→ **BEREITGESTELLTE ZEILEN**:
_ _ _ _ _ _ _
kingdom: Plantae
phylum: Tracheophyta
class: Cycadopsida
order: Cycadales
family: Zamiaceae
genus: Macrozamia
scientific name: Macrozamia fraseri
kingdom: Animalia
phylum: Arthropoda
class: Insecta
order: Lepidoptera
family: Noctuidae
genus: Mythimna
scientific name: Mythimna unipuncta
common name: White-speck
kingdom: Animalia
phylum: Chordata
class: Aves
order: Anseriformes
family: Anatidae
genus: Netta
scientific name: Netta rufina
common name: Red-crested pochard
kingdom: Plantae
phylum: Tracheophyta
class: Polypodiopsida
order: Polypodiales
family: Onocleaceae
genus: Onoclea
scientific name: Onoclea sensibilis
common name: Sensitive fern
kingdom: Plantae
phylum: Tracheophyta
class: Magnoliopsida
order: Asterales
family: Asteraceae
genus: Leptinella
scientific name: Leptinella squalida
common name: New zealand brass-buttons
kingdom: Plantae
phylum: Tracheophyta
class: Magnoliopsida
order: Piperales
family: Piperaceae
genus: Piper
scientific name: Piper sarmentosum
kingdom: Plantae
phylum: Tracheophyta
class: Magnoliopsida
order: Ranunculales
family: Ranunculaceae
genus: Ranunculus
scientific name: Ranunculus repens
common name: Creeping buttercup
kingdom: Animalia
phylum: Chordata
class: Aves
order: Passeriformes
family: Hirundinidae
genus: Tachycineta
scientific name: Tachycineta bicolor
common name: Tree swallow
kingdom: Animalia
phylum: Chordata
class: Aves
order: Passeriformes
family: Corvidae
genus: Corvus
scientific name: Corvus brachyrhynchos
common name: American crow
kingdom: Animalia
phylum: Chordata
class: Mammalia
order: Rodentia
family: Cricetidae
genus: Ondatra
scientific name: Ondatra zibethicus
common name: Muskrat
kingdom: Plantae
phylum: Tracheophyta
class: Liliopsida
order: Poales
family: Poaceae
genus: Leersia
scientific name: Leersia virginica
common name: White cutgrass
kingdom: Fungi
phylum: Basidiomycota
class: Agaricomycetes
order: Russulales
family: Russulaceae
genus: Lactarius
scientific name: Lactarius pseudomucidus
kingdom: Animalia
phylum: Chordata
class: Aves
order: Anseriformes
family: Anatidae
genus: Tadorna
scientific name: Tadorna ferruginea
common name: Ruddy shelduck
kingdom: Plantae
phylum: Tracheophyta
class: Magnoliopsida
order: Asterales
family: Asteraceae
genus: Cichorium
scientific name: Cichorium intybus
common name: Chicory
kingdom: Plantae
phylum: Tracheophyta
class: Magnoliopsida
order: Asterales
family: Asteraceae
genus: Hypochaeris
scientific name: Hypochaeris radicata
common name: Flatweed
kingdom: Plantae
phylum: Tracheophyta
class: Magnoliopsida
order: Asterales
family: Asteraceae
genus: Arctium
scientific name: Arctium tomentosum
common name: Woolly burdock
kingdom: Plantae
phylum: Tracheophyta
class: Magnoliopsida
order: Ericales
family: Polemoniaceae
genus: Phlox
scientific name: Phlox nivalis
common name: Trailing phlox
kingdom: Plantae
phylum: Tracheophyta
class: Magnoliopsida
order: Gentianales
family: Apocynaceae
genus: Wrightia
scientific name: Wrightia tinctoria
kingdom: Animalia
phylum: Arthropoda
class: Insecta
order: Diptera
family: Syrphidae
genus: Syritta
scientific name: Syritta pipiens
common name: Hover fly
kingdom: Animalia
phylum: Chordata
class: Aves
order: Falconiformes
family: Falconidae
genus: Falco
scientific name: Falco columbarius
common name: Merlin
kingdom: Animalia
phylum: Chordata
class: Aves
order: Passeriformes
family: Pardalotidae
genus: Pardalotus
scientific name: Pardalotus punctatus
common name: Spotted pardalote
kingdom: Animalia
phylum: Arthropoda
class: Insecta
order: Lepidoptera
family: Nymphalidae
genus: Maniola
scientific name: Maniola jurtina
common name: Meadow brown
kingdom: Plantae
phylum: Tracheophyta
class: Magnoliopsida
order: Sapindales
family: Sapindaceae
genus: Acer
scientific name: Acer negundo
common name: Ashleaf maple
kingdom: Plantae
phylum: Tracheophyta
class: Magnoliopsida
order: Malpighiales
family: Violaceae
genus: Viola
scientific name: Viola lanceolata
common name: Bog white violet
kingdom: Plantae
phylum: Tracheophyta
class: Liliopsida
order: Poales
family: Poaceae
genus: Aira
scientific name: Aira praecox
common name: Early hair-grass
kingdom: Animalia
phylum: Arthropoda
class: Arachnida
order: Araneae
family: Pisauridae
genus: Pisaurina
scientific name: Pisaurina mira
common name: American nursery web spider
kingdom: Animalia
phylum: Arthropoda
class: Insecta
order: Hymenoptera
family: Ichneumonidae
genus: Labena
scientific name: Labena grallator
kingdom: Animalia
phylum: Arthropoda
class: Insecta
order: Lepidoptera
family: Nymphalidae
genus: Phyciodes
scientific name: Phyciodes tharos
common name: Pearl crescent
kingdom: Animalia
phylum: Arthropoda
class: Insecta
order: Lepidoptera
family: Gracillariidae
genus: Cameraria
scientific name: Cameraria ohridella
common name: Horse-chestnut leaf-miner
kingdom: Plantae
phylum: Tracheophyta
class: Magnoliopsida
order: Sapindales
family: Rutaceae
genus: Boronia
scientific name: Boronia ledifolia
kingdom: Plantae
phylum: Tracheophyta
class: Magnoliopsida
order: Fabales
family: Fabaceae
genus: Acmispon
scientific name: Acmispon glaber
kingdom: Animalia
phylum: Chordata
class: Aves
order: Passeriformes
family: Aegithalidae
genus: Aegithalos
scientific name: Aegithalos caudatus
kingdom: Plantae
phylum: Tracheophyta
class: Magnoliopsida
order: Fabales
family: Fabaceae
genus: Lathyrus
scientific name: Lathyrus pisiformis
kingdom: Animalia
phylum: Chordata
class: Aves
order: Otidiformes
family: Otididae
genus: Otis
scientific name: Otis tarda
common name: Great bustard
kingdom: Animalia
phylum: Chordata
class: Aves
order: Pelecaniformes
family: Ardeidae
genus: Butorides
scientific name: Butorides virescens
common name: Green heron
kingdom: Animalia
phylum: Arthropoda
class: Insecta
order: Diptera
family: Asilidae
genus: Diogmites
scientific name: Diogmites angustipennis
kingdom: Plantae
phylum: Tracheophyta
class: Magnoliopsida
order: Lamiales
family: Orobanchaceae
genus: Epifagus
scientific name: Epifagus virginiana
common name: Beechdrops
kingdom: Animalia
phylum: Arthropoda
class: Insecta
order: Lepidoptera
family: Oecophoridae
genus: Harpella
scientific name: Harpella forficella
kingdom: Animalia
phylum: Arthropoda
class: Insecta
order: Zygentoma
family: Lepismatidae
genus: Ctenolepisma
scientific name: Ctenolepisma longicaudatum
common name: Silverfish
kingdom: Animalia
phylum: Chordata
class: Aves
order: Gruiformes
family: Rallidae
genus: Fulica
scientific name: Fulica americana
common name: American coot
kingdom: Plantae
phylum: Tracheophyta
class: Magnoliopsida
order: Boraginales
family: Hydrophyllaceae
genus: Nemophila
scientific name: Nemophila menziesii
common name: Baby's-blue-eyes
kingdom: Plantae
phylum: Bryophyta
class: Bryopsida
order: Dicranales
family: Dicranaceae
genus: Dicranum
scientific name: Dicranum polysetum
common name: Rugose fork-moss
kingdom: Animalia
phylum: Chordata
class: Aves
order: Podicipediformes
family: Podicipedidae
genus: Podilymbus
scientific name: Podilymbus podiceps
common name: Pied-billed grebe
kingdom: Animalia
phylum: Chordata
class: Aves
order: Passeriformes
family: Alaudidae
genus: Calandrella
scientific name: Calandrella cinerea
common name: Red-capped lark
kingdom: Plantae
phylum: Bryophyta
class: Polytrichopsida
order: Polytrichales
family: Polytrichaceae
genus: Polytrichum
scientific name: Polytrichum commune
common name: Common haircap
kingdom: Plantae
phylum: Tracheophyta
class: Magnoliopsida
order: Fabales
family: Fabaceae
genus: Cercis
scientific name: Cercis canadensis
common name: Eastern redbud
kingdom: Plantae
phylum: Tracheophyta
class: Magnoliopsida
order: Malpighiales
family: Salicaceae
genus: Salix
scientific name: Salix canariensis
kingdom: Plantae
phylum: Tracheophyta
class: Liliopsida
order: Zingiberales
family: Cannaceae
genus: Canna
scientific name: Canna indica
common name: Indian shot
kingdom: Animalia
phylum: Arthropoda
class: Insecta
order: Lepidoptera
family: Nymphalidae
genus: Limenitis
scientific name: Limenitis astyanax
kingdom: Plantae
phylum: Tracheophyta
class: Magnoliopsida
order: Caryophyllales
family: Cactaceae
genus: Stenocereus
_ _ _ _ _ _ _
→ **AUFGABENSTELLUNG**: Schreibe die Zeilen beginnend mit der Zeile, die „order: Russulales“ enthält, und endend mit der Zeile, die „genus: Cichorium“ enthält, als JSON-Liste von Strings um, mit einem String pro Zeile und ohne Leerzeilen.

→ **ERWARTETE AUSGABE**:
[
  "order: Russulales",
  "family: Russulaceae",
  "genus: Lactarius",
  "scientific name: Lactarius pseudomucidus",
  "kingdom: Animalia",
  "phylum: Chordata",
  "class: Aves",
  "order: Anseriformes",
  "family: Anatidae",
  "genus: Tadorna",
  "scientific name: Tadorna ferruginea",
  "common name: Ruddy shelduck",
  "kingdom: Plantae",
  "phylum: Tracheophyta",
  "class: Magnoliopsida",
  "order: Asterales",
  "family: Asteraceae",
  "genus: Cichorium"
]